Data provided:
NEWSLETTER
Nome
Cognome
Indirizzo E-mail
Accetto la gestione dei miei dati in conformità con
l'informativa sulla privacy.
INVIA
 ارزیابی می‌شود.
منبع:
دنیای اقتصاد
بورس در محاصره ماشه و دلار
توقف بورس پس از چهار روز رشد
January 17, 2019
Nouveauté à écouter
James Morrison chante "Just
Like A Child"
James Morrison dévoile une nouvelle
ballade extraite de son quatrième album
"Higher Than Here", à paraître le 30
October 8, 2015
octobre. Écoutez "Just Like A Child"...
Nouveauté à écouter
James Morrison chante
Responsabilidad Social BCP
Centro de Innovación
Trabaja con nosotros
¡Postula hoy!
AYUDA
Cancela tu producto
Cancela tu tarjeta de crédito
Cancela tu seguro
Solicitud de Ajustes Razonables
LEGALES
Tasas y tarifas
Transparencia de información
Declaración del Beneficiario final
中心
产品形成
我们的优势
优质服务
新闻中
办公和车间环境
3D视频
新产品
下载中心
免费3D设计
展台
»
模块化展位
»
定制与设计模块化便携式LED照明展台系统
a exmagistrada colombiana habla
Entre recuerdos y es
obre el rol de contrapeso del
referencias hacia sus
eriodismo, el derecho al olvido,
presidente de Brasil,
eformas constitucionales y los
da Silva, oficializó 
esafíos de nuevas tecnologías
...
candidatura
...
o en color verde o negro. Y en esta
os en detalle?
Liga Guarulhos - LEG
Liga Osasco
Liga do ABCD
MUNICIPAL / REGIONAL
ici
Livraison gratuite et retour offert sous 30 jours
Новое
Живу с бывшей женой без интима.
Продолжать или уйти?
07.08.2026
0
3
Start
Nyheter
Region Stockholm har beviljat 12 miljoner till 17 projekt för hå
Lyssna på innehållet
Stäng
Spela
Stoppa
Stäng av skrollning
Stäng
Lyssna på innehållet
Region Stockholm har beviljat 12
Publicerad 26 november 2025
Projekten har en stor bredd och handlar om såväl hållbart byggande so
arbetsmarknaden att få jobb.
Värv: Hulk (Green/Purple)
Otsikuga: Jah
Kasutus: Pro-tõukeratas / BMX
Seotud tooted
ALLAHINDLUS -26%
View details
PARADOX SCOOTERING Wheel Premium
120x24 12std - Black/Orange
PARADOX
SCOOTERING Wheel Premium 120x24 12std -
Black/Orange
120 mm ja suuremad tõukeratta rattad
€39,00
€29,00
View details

Exercise directions: Copy out the lines beginning at the one that contains "بورس در محاصره ماشه و دلار". Stop at the final line of the data, and include it.

Exercise output:
بورس در محاصره ماشه و دلار
توقف بورس پس از چهار روز رشد
January 17, 2019
Nouveauté à écouter
James Morrison chante "Just
Like A Child"
James Morrison dévoile une nouvelle
ballade extraite de son quatrième album
"Higher Than Here", à paraître le 30
October 8, 2015
octobre. Écoutez "Just Like A Child"...
Nouveauté à écouter
James Morrison chante
Responsabilidad Social BCP
Centro de Innovación
Trabaja con nosotros
¡Postula hoy!
AYUDA
Cancela tu producto
Cancela tu tarjeta de crédito
Cancela tu seguro
Solicitud de Ajustes Razonables
LEGALES
Tasas y tarifas
Transparencia de información
Declaración del Beneficiario final
中心
产品形成
我们的优势
优质服务
新闻中
办公和车间环境
3D视频
新产品
下载中心
免费3D设计
展台
»
模块化展位
»
定制与设计模块化便携式LED照明展台系统
a exmagistrada colombiana habla
Entre recuerdos y es
obre el rol de contrapeso del
referencias hacia sus
eriodismo, el derecho al olvido,
presidente de Brasil,
eformas constitucionales y los
da Silva, oficializó 
esafíos de nuevas tecnologías
...
candidatura
...
o en color verde o negro. Y en esta
os en detalle?
Liga Guarulhos - LEG
Liga Osasco
Liga do ABCD
MUNICIPAL / REGIONAL
ici
Livraison gratuite et retour offert sous 30 jours
Новое
Живу с бывшей женой без интима.
Продолжать или уйти?
07.08.2026
0
3
Start
Nyheter
Region Stockholm har beviljat 12 miljoner till 17 projekt för hå
Lyssna på innehållet
Stäng
Spela
Stoppa
Stäng av skrollning
Stäng
Lyssna på innehållet
Region Stockholm har beviljat 12
Publicerad 26 november 2025
Projekten har en stor bredd och handlar om såväl hållbart byggande so
arbetsmarknaden att få jobb.
Värv: Hulk (Green/Purple)
Otsikuga: Jah
Kasutus: Pro-tõukeratas / BMX
Seotud tooted
ALLAHINDLUS -26%
View details
PARADOX SCOOTERING Wheel Premium
120x24 12std - Black/Orange
PARADOX
SCOOTERING Wheel Premium 120x24 12std -
Black/Orange
120 mm ja suuremad tõukeratta rattad
€39,00
€29,00
View details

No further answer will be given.